-------- Input
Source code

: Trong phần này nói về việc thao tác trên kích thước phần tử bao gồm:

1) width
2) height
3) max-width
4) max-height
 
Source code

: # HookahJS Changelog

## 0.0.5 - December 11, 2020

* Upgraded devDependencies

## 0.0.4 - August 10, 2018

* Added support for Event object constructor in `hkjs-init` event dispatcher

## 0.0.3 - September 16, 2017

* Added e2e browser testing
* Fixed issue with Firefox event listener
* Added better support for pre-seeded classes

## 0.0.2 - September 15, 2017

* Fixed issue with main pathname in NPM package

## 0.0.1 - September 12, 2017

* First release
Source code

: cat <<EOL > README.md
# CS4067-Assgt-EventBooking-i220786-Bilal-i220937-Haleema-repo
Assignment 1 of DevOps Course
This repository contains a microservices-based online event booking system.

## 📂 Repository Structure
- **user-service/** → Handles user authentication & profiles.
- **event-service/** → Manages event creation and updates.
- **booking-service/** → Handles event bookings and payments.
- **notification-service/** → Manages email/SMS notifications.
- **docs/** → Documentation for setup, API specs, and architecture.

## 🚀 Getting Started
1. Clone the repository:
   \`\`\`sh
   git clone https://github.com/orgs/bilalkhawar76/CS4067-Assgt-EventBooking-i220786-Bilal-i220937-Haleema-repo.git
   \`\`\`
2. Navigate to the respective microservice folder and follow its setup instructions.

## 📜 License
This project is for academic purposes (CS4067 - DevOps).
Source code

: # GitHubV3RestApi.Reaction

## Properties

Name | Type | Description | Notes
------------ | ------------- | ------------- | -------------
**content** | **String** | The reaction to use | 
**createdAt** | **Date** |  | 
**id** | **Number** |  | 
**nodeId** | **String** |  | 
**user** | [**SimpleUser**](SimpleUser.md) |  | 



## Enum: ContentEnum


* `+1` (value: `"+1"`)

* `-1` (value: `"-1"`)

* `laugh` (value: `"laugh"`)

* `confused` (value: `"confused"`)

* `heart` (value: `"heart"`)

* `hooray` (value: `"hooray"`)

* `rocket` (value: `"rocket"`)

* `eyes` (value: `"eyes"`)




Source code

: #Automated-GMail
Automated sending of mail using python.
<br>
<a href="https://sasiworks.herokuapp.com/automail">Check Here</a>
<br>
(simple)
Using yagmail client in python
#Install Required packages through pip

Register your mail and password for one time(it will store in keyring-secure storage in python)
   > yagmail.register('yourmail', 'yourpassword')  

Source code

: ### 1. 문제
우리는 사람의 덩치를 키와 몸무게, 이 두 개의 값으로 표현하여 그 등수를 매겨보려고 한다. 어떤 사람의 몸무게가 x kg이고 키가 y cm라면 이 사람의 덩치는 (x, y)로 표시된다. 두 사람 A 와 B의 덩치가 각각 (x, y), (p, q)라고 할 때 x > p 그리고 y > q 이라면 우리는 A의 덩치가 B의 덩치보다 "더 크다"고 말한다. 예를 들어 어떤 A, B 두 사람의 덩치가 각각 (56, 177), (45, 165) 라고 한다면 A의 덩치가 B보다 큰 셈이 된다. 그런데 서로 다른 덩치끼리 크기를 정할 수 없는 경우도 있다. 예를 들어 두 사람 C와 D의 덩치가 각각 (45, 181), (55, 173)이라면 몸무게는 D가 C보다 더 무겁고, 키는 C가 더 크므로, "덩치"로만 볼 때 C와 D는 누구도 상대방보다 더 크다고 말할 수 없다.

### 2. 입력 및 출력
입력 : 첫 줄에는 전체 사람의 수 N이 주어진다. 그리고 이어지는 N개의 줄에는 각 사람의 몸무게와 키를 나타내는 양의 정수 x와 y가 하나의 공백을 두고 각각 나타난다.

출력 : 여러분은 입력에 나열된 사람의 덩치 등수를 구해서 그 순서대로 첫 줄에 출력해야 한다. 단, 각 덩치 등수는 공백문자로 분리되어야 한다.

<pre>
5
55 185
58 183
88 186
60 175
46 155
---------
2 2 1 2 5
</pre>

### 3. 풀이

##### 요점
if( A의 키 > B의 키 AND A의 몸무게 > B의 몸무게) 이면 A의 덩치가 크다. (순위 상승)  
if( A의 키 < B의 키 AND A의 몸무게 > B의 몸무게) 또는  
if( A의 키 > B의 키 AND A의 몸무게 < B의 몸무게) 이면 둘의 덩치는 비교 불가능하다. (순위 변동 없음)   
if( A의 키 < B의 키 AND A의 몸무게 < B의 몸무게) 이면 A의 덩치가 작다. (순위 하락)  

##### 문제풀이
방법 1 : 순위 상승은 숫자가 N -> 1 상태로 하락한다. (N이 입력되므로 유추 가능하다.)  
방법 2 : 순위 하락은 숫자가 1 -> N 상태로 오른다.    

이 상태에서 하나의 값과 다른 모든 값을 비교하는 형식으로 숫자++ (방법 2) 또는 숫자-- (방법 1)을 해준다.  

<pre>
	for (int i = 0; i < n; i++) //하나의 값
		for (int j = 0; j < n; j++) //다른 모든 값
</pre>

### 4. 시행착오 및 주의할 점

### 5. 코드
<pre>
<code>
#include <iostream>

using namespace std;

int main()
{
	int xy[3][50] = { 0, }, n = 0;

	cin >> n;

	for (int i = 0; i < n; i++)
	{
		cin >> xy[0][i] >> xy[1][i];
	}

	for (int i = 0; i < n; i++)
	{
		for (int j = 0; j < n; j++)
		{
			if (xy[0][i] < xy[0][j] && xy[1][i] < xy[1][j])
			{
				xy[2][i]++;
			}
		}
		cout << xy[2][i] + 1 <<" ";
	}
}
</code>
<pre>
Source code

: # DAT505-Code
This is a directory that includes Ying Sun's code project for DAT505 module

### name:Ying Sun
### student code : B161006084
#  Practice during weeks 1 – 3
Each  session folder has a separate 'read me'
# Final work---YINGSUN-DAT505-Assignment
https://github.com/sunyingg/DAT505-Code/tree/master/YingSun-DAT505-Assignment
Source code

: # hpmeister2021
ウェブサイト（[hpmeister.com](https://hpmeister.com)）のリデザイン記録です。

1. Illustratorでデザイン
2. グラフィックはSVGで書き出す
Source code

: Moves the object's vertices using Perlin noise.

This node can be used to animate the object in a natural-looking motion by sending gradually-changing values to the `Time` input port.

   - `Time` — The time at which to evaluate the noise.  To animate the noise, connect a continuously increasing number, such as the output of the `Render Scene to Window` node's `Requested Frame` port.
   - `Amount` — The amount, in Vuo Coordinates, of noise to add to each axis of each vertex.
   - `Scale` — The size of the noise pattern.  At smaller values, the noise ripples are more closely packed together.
----------------
-------- Input
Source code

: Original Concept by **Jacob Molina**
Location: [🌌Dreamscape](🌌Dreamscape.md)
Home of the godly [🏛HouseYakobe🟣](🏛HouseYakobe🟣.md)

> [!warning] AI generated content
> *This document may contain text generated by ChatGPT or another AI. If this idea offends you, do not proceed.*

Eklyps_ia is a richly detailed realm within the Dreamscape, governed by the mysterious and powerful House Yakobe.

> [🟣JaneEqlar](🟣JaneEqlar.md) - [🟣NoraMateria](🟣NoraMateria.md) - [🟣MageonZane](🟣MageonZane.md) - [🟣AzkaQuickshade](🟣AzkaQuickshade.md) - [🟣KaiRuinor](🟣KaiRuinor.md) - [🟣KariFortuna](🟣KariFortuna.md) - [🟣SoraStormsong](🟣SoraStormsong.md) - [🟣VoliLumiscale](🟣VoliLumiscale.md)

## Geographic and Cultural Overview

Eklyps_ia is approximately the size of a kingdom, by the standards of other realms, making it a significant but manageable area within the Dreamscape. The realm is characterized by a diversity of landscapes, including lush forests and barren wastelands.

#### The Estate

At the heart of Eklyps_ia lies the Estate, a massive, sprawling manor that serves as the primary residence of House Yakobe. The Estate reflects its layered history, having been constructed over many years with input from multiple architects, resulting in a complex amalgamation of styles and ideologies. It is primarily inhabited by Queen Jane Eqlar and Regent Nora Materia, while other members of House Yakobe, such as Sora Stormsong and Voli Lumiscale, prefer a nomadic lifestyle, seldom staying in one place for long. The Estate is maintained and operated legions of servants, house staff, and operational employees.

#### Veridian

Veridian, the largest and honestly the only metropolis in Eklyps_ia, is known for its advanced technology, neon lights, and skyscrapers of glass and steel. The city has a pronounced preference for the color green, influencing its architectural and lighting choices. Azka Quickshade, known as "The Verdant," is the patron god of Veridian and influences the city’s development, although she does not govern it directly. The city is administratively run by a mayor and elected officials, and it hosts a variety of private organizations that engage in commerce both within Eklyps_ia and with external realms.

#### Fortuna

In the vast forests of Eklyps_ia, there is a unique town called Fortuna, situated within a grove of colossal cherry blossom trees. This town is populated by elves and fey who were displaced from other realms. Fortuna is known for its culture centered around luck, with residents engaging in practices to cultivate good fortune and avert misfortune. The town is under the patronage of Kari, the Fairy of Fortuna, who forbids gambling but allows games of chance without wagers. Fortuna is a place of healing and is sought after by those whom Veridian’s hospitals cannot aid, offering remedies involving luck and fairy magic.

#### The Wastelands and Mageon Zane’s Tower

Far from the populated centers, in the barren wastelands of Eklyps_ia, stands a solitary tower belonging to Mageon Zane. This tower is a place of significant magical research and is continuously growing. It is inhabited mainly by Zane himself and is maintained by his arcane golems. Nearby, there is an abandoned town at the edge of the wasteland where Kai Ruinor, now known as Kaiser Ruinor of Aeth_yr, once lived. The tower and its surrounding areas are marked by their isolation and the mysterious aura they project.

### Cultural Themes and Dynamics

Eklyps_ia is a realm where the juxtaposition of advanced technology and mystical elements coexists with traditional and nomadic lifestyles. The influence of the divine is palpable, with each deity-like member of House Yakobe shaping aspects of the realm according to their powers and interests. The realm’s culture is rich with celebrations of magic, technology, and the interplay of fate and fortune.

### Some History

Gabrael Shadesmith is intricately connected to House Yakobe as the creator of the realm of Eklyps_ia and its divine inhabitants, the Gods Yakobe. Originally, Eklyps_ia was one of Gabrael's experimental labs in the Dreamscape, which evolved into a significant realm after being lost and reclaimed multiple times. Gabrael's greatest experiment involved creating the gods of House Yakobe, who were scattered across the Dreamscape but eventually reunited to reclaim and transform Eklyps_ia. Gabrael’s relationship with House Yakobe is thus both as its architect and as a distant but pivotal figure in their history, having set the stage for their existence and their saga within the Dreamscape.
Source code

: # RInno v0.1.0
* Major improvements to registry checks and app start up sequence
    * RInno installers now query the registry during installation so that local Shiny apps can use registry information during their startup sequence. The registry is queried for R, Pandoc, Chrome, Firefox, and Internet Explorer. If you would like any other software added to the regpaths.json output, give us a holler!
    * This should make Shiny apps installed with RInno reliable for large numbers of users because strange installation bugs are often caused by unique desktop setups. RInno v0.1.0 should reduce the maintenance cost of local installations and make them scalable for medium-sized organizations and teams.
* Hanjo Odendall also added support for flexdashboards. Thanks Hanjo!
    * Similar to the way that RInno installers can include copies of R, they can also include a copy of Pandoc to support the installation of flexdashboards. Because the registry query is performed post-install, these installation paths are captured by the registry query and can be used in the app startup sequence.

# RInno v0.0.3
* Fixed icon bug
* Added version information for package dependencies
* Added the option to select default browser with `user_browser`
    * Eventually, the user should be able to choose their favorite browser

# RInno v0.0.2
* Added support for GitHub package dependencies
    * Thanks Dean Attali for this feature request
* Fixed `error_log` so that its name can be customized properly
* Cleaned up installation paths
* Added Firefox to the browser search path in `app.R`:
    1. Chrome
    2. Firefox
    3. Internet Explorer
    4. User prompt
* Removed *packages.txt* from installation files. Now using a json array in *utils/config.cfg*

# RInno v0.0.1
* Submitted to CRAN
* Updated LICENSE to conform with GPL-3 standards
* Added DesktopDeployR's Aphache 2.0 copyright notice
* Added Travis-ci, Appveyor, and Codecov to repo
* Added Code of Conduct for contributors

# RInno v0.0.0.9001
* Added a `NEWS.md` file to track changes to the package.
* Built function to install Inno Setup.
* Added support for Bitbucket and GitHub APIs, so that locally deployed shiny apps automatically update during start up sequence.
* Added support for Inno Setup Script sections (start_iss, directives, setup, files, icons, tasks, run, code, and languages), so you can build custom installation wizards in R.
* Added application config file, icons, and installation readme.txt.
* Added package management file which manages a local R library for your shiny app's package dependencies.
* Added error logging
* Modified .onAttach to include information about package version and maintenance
----------------
-------- Input
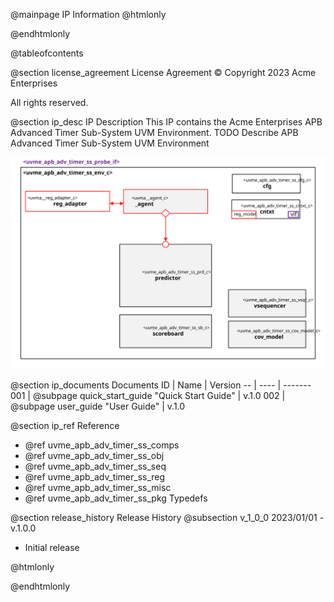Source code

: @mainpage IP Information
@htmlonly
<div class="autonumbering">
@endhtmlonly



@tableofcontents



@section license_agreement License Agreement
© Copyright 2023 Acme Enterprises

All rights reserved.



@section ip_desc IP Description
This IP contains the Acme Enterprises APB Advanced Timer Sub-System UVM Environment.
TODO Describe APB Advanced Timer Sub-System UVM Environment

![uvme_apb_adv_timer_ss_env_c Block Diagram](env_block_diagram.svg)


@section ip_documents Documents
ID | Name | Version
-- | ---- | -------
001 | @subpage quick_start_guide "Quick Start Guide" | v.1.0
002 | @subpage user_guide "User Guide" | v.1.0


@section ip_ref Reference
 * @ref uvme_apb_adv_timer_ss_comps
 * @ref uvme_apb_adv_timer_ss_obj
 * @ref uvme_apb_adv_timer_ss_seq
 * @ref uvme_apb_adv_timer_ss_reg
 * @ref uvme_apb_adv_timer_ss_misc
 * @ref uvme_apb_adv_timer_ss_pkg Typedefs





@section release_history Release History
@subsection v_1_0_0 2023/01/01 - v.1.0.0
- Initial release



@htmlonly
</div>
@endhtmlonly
----------------
Activity: Please update the stretch of the records from the line containing "### 2. 입력 및 출력" through the line containing "이 상태에서 하나의 값과" by changing "순위" to "등수" and leaving everything else unchanged. Return only those lines.

Completed exercise:
### 2. 입력 및 출력
입력 : 첫 줄에는 전체 사람의 수 N이 주어진다. 그리고 이어지는 N개의 줄에는 각 사람의 몸무게와 키를 나타내는 양의 정수 x와 y가 하나의 공백을 두고 각각 나타난다.

출력 : 여러분은 입력에 나열된 사람의 덩치 등수를 구해서 그 순서대로 첫 줄에 출력해야 한다. 단, 각 덩치 등수는 공백문자로 분리되어야 한다.

<pre>
5
55 185
58 183
88 186
60 175
46 155
---------
2 2 1 2 5
</pre>

### 3. 풀이

##### 요점
if( A의 키 > B의 키 AND A의 몸무게 > B의 몸무게) 이면 A의 덩치가 크다. (등수 상승)  
if( A의 키 < B의 키 AND A의 몸무게 > B의 몸무게) 또는  
if( A의 키 > B의 키 AND A의 몸무게 < B의 몸무게) 이면 둘의 덩치는 비교 불가능하다. (등수 변동 없음)   
if( A의 키 < B의 키 AND A의 몸무게 < B의 몸무게) 이면 A의 덩치가 작다. (등수 하락)  

##### 문제풀이
방법 1 : 등수 상승은 숫자가 N -> 1 상태로 하락한다. (N이 입력되므로 유추 가능하다.)  
방법 2 : 등수 하락은 숫자가 1 -> N 상태로 오른다.    

이 상태에서 하나의 값과 다른 모든 값을 비교하는 형식으로 숫자++ (방법 2) 또는 숫자-- (방법 1)을 해준다.  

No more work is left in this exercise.